[Problem]
Rewrite each item below with "For the chart" changed to "For the log" and nothing else altered. Leave the pictures out of your output.

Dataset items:
|---|
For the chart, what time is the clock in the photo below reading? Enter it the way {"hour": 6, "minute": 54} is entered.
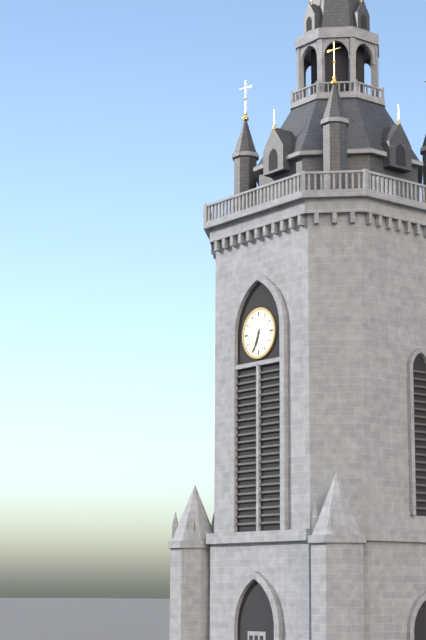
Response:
{"hour": 6, "minute": 34}
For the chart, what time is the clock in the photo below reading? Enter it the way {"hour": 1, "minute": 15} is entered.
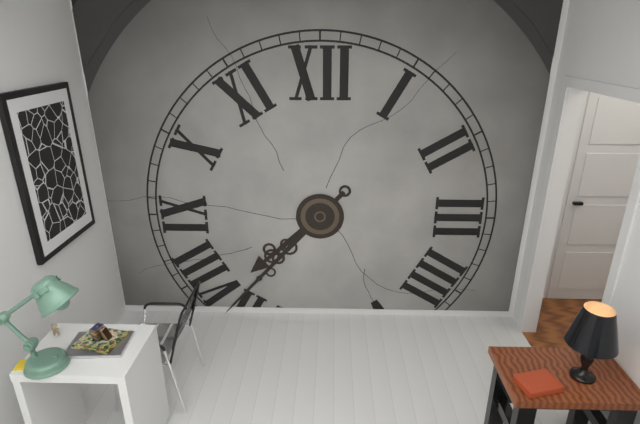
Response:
{"hour": 7, "minute": 37}
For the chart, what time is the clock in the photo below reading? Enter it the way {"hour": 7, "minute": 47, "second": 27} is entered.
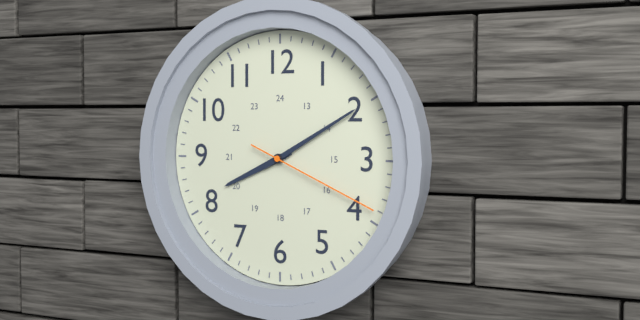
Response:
{"hour": 8, "minute": 10, "second": 19}
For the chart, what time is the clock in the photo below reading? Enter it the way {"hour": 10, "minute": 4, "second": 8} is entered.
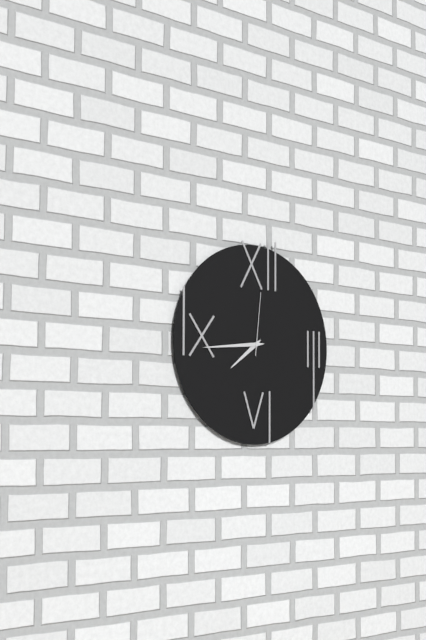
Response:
{"hour": 7, "minute": 44, "second": 1}
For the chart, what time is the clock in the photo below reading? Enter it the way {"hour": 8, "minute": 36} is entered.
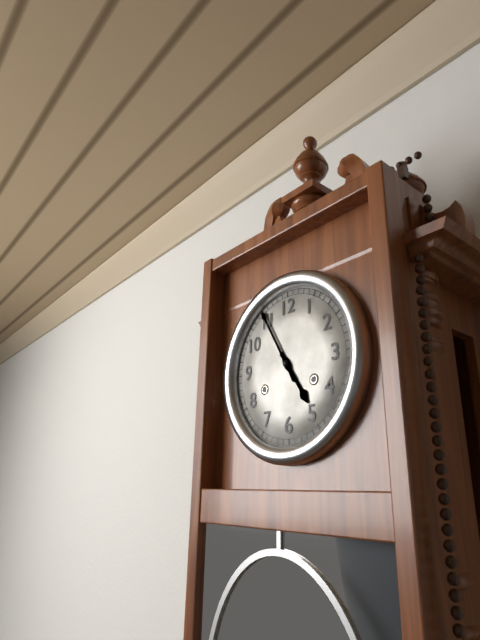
|---|
[The solution]
For the log, what time is the clock in the photo below reading? Enter it the way {"hour": 6, "minute": 54} is entered.
Response:
{"hour": 6, "minute": 34}
For the log, what time is the clock in the photo below reading? Enter it the way {"hour": 1, "minute": 15} is entered.
Response:
{"hour": 7, "minute": 37}
For the log, what time is the clock in the photo below reading? Enter it the way {"hour": 7, "minute": 47, "second": 27} is entered.
Response:
{"hour": 8, "minute": 10, "second": 19}
For the log, what time is the clock in the photo below reading? Enter it the way {"hour": 10, "minute": 4, "second": 8} is entered.
Response:
{"hour": 7, "minute": 44, "second": 1}
For the log, what time is the clock in the photo below reading? Enter it the way {"hour": 8, "minute": 36} is entered.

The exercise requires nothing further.